_WORK ORDER:_
Reproduce each entry exactly as it reads. Leave the images out.

====================

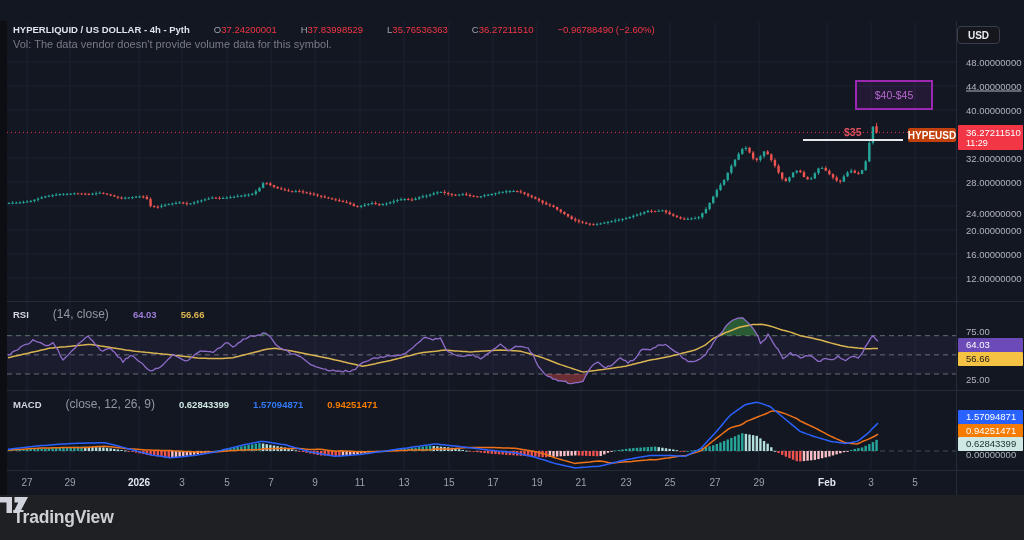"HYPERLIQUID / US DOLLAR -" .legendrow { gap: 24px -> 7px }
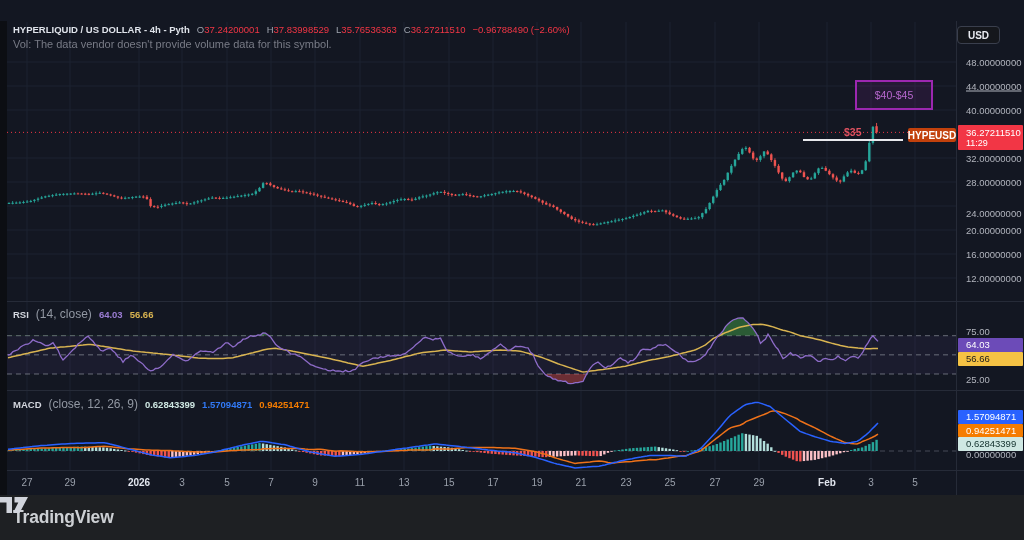"44.00000000" div.tick { text-decoration: underline -> none }
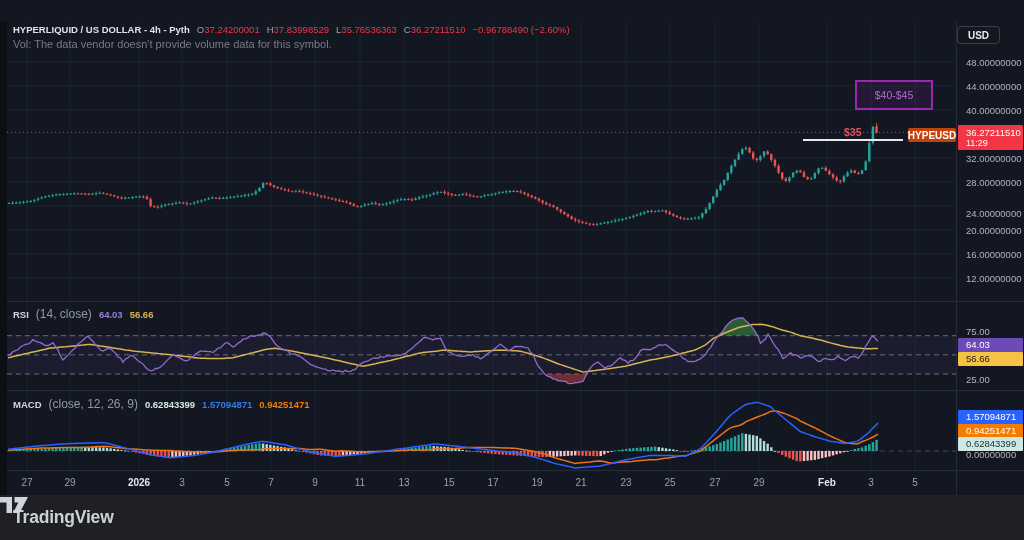"$35" div.abs { left: 844px -> 804px }
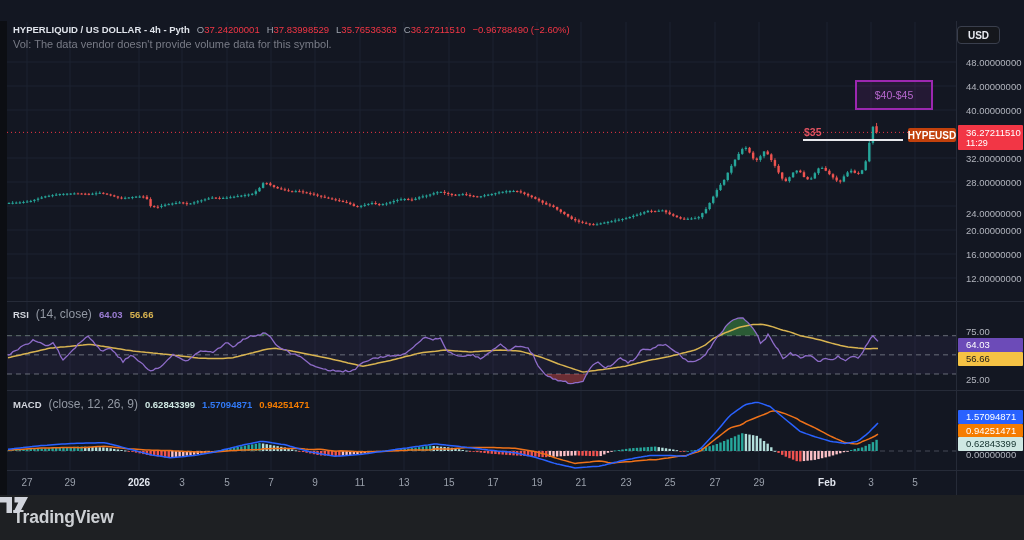"HYPEUSD" #symtag { background: #c2410c -> #be185d; font-size: 10px -> 14px; width: 48px -> 32px }
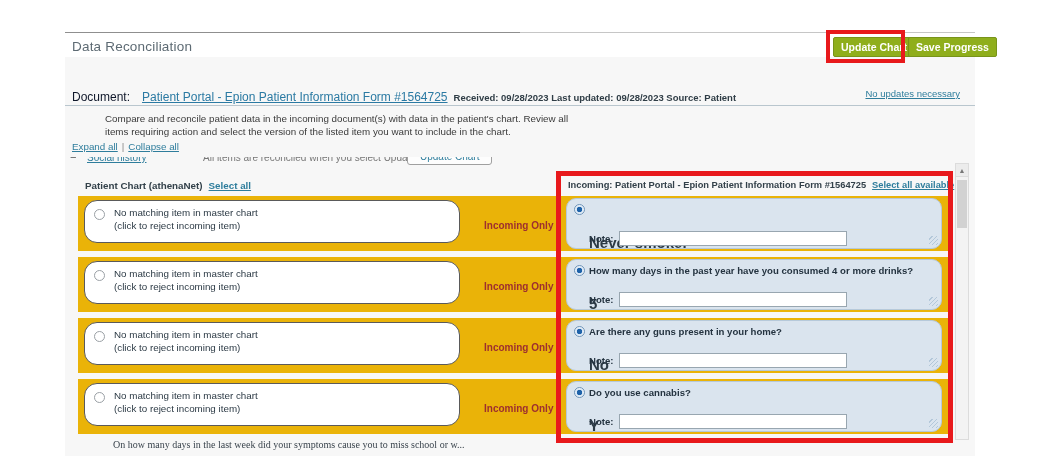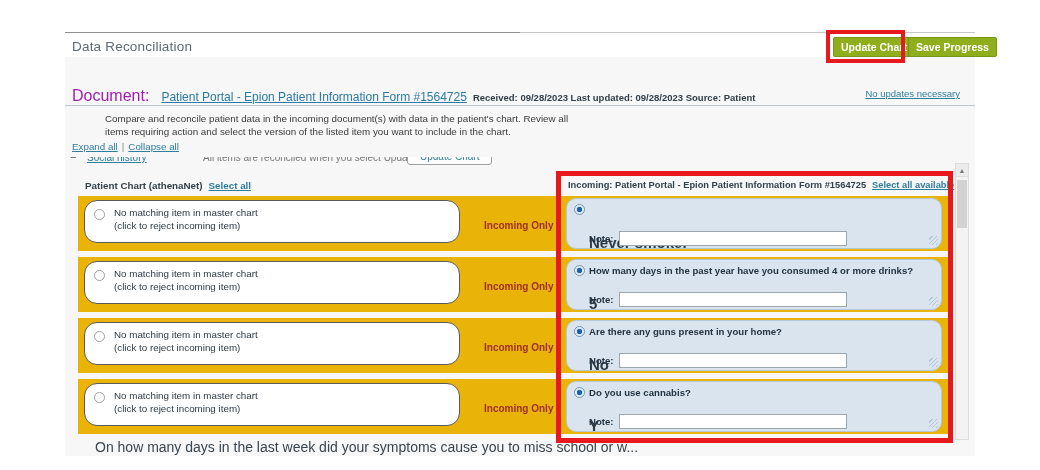"Document:" .doc-label { color: #a21caf -> #0f172a; font-size: 16px -> 12px }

====================

_WRITTEN SOLUTION:_
"HYPERLIQUID / US DOLLAR -" .legendrow { gap: 24px -> 7px }
"44.00000000" div.tick { text-decoration: underline -> none }
"$35" div.abs { left: 844px -> 804px }
"HYPEUSD" #symtag { background: #c2410c -> #be185d; font-size: 10px -> 14px; width: 48px -> 32px }
"Document:" .doc-label { color: #a21caf -> #0f172a; font-size: 16px -> 12px }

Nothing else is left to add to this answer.